**DATASET RECORDS:**
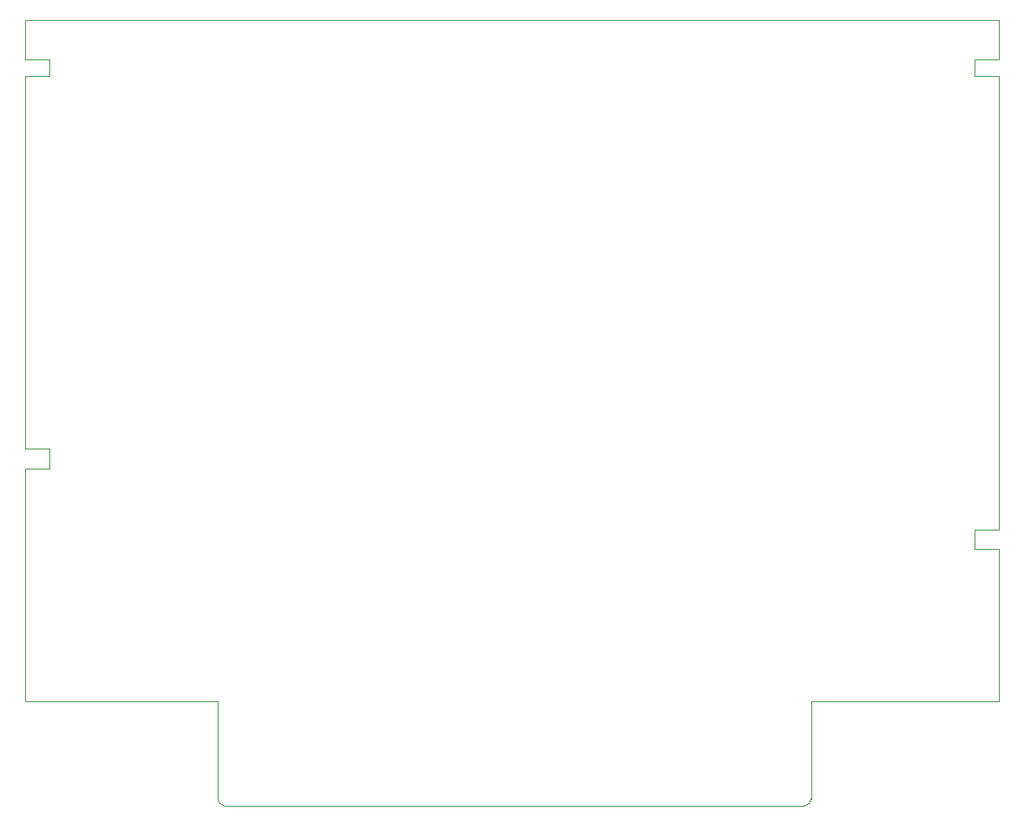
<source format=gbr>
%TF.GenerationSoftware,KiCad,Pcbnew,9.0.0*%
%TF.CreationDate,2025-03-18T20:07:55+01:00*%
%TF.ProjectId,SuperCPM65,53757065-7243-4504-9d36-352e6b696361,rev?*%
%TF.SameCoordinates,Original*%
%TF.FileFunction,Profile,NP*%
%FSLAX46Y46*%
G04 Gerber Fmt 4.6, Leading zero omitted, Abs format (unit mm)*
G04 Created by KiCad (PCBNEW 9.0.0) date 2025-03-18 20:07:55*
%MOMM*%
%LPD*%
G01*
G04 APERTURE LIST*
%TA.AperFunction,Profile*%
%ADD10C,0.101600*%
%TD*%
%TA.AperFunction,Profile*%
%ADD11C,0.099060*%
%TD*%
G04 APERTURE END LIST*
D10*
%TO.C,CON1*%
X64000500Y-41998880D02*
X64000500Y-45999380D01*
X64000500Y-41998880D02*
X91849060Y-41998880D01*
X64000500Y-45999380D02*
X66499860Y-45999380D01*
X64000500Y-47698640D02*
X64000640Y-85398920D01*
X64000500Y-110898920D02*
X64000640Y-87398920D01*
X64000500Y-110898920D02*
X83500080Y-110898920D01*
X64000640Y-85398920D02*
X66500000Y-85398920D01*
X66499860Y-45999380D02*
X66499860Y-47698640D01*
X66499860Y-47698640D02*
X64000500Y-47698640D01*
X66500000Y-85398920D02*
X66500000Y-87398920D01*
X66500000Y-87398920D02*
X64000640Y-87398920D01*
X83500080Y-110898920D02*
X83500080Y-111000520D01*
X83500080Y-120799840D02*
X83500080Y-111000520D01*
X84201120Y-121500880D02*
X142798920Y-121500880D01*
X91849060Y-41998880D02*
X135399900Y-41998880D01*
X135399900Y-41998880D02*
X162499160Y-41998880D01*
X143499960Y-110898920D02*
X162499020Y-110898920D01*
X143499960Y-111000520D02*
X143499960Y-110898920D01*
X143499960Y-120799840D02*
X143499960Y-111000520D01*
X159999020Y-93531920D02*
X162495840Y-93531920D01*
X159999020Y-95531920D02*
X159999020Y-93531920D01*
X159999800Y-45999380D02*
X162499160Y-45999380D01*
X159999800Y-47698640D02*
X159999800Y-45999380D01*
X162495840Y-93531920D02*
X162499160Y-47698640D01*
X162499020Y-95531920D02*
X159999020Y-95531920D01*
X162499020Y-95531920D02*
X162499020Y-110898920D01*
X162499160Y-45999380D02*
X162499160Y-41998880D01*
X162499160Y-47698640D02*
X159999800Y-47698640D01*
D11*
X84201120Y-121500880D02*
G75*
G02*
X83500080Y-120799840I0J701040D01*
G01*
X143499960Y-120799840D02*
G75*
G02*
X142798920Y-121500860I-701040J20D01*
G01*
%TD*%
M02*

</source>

==

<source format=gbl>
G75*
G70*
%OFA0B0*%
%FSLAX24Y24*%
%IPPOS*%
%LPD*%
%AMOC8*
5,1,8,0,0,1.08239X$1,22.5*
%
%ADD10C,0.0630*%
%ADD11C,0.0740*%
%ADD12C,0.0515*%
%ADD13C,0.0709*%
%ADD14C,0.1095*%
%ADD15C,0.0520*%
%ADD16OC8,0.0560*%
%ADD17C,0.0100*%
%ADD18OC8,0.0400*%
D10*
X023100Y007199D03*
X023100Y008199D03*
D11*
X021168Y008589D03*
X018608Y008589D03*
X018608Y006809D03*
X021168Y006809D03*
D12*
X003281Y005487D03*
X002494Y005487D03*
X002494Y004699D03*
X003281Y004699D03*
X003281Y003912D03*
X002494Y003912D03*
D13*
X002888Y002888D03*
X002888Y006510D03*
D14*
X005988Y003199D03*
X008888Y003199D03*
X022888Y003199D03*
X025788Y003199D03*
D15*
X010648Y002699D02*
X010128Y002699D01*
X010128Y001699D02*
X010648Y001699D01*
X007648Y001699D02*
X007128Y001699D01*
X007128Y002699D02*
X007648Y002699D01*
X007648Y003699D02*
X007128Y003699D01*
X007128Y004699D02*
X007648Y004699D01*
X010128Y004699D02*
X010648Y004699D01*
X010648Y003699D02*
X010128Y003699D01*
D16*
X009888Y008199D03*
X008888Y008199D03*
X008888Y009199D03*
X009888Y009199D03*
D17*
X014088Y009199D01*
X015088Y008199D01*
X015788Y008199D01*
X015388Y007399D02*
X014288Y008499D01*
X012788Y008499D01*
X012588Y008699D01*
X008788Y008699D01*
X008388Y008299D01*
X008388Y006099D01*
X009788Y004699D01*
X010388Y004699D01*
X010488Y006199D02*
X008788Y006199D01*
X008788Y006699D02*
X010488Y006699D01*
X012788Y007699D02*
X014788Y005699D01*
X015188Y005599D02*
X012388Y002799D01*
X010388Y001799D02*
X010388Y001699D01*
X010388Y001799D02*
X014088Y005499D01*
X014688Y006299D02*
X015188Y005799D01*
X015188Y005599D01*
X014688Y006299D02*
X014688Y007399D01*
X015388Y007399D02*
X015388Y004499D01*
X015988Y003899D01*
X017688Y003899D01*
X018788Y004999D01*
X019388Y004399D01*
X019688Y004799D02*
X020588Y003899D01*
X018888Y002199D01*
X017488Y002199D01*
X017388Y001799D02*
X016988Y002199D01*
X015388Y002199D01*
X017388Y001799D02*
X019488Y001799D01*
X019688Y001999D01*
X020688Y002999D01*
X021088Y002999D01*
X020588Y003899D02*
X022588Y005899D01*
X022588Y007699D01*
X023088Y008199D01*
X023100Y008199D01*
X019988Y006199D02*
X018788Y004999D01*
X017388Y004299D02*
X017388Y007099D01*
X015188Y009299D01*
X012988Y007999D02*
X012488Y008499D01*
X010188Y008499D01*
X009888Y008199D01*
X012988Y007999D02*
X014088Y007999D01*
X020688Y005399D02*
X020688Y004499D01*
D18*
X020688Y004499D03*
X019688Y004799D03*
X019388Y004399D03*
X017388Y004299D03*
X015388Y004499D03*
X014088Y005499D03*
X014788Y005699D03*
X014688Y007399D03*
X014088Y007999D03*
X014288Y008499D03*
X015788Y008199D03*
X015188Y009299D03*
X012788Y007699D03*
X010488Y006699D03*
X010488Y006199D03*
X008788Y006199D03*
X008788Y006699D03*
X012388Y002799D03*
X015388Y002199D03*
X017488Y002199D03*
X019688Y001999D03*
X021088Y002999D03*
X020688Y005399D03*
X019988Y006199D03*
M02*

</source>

**EXERCISE:** How many lines in the listing above contain "format"? Give only the number.

**YOUR SOLUTION:** 3